## DIRECTIONS
In the entries below, every line with the string "CROSS" is to be reported.

Stored data
────────────────────

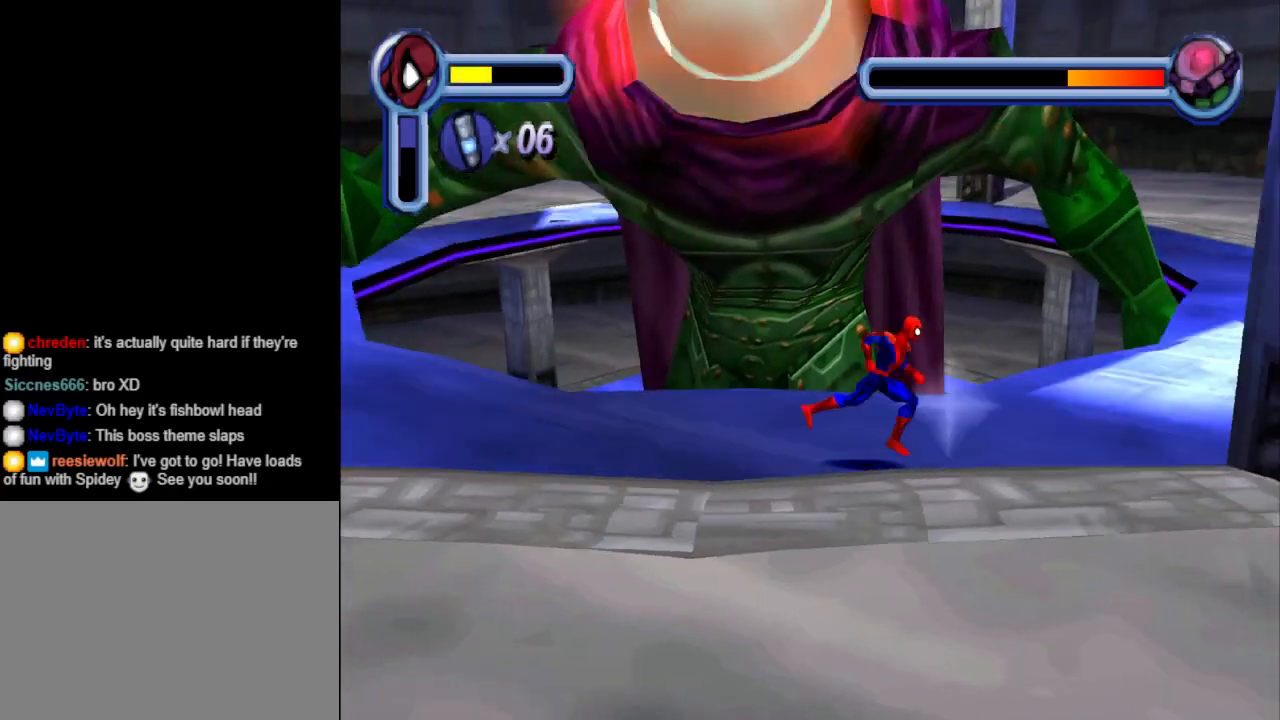
{"buttons": ["DPAD_RIGHT"], "events": [[133, "CROSS", "up"]]}
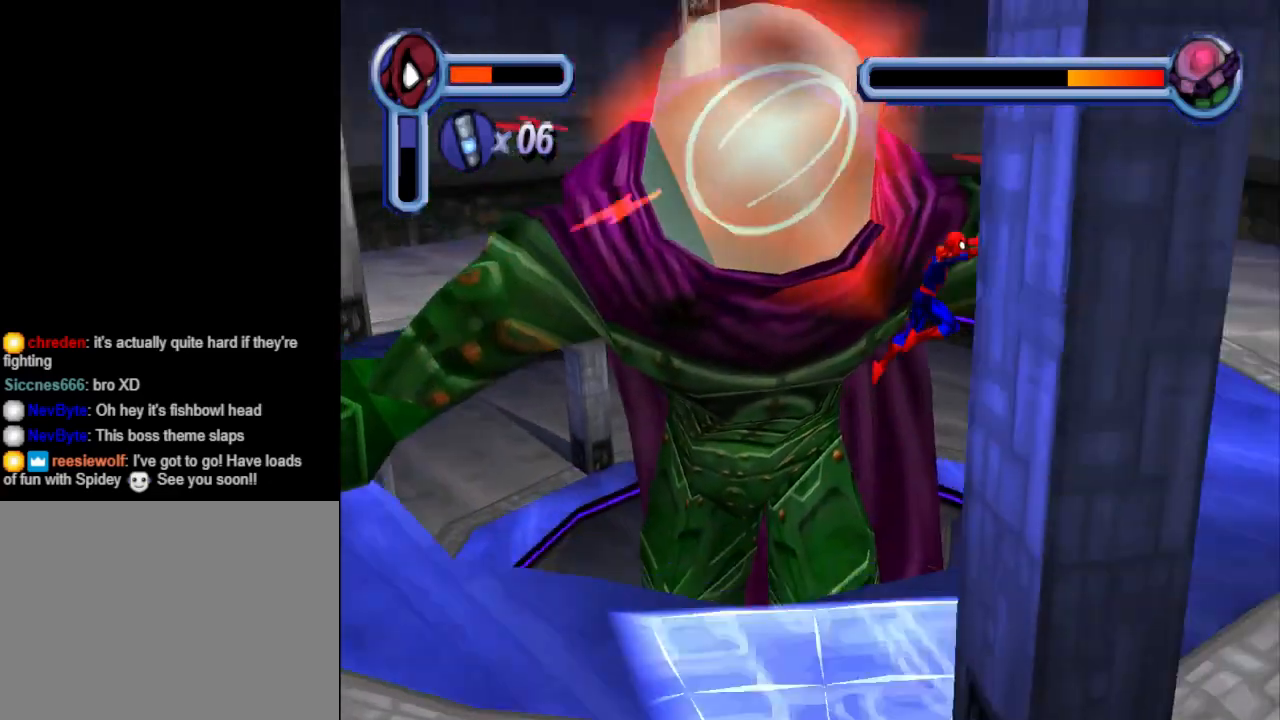
{"buttons": ["DPAD_RIGHT"], "events": []}
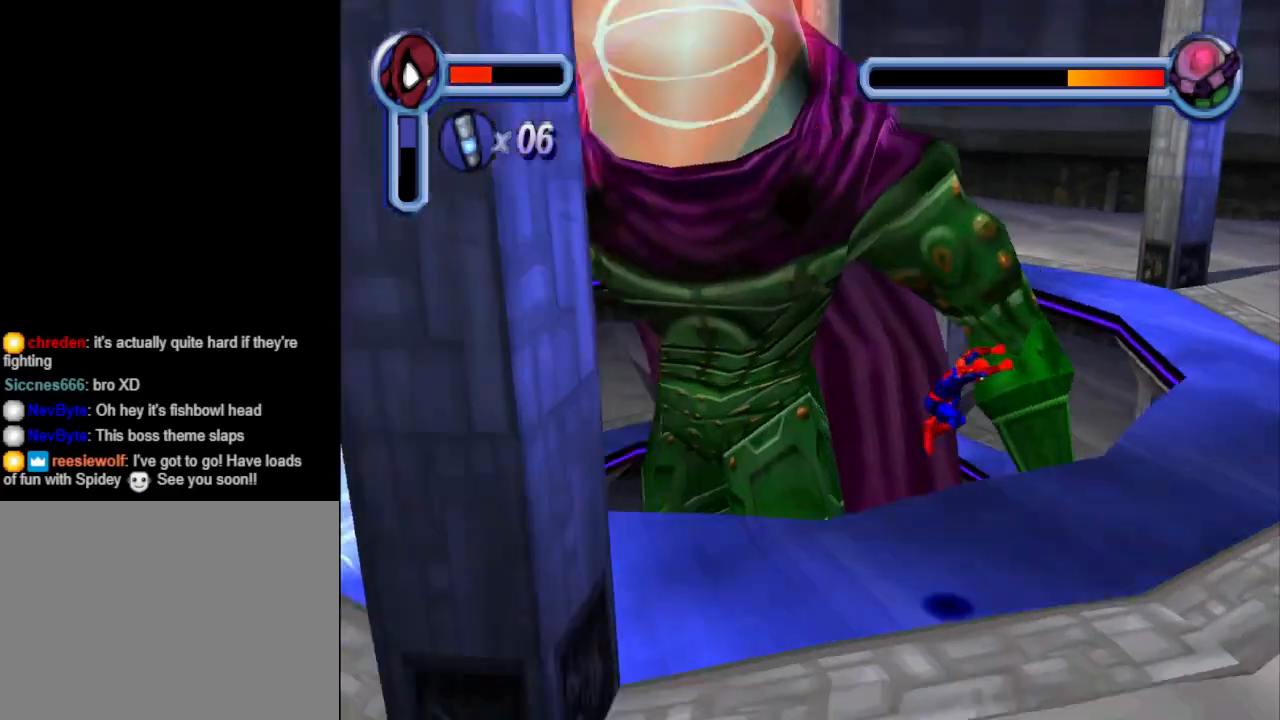
{"buttons": ["DPAD_RIGHT"], "events": []}
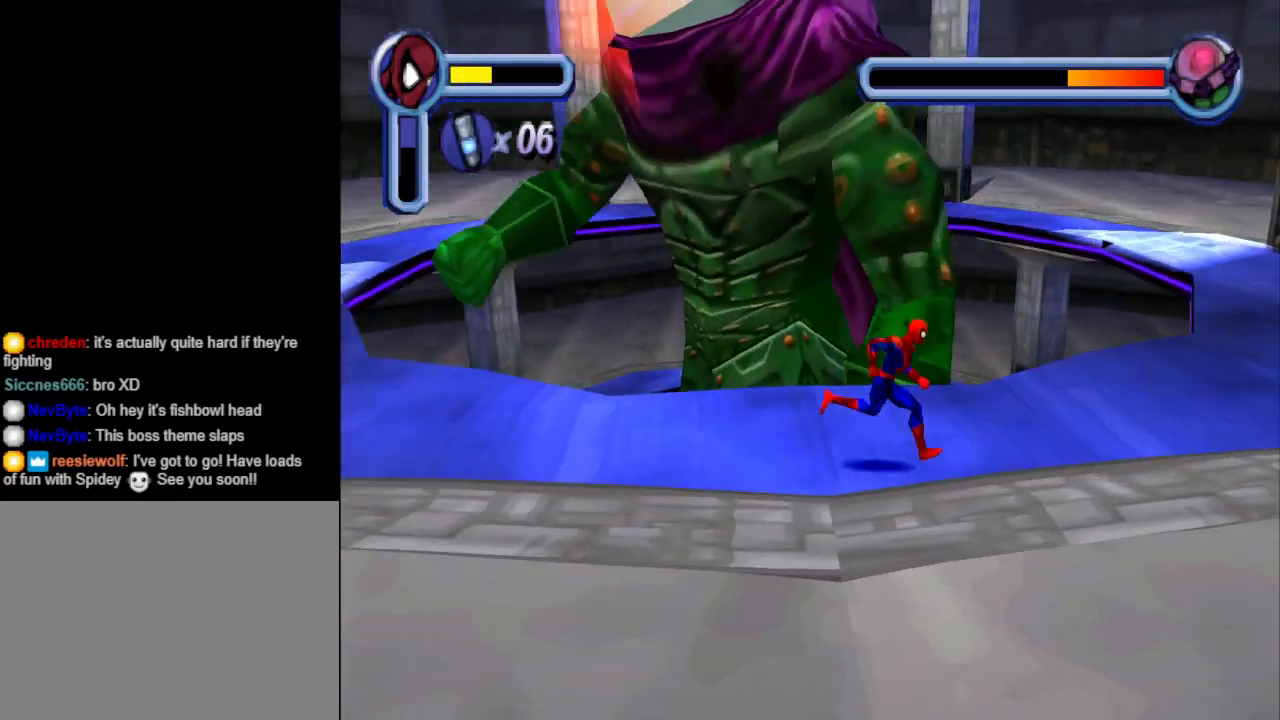
{"buttons": ["DPAD_RIGHT"], "events": []}
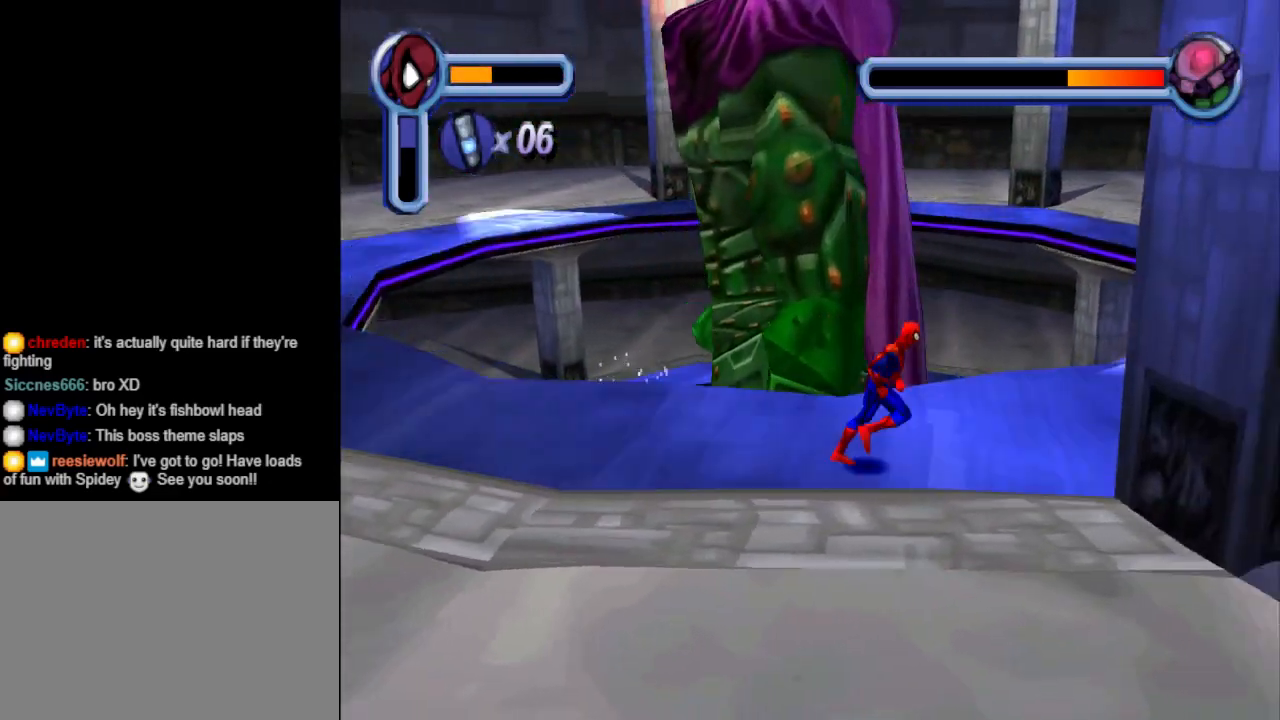
{"buttons": [], "events": [[67, "CROSS", "down"], [267, "CROSS", "up"], [467, "DPAD_RIGHT", "up"]]}
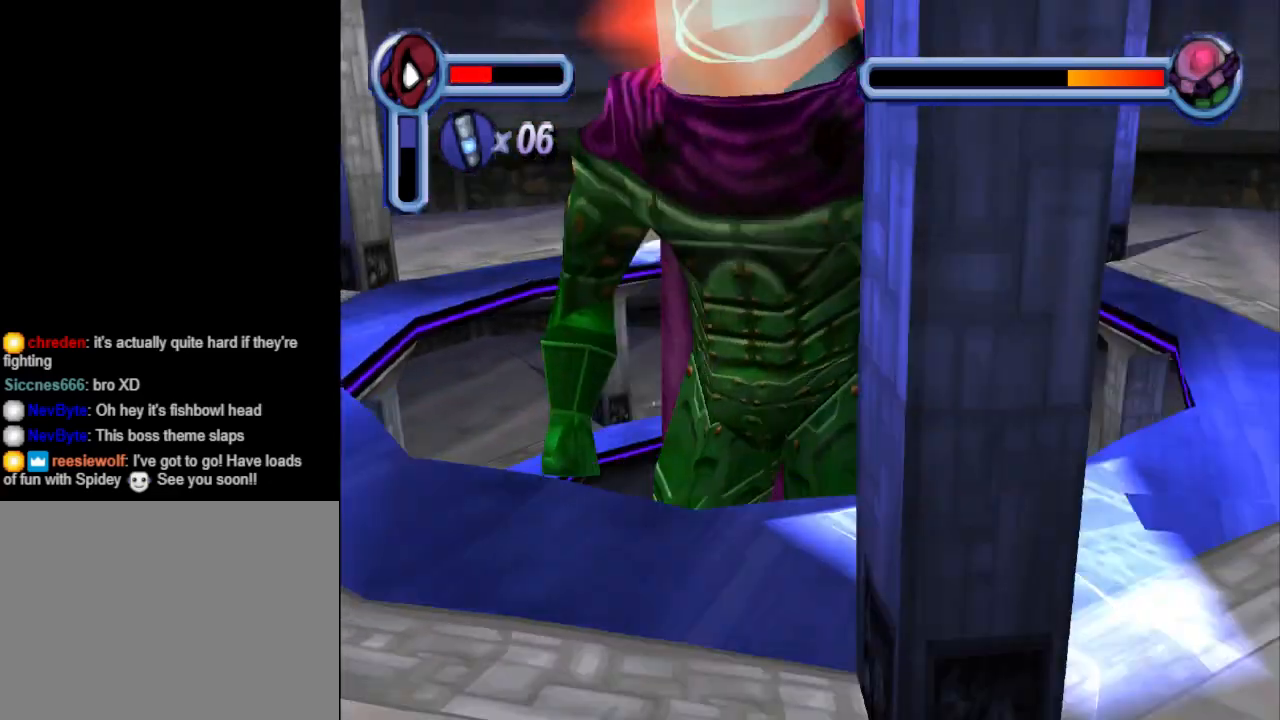
{"buttons": ["DPAD_RIGHT"], "events": [[167, "DPAD_RIGHT", "down"]]}
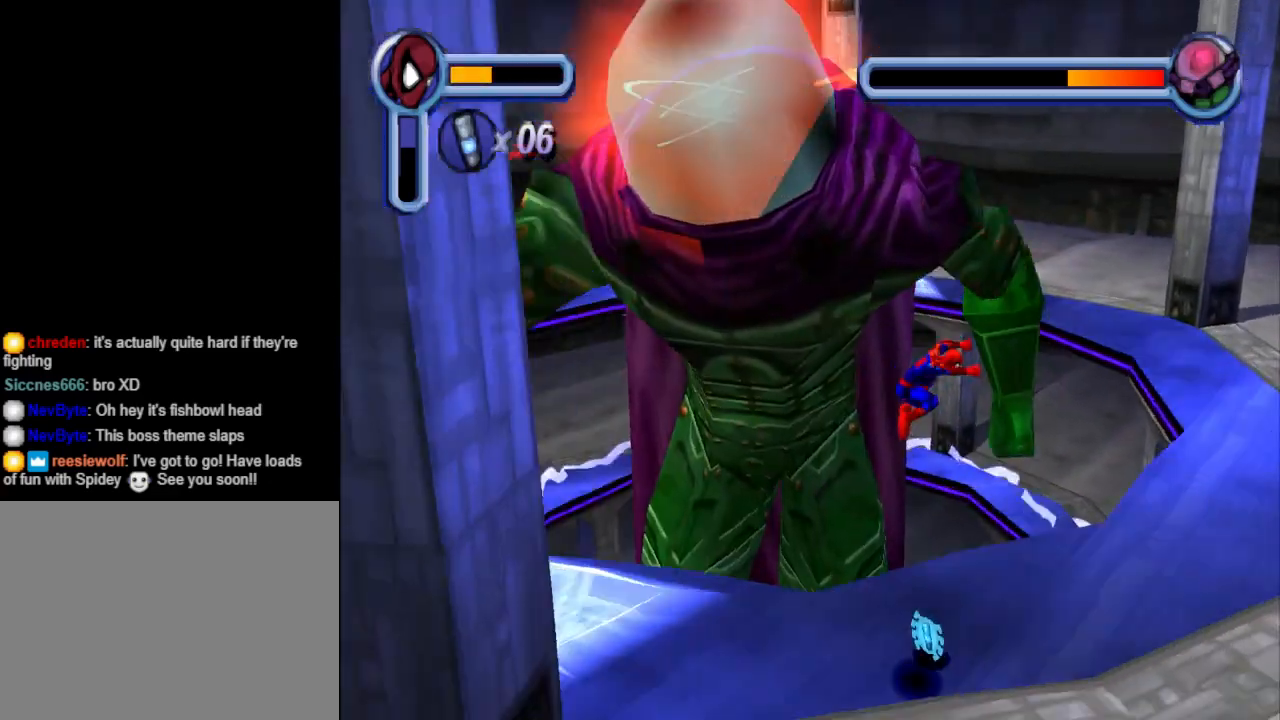
{"buttons": ["DPAD_RIGHT"], "events": []}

────────────────────

## RESULT OF THIS EXERCISE
{"buttons": ["DPAD_RIGHT"], "events": [[133, "CROSS", "up"]]}
{"buttons": [], "events": [[67, "CROSS", "down"], [267, "CROSS", "up"], [467, "DPAD_RIGHT", "up"]]}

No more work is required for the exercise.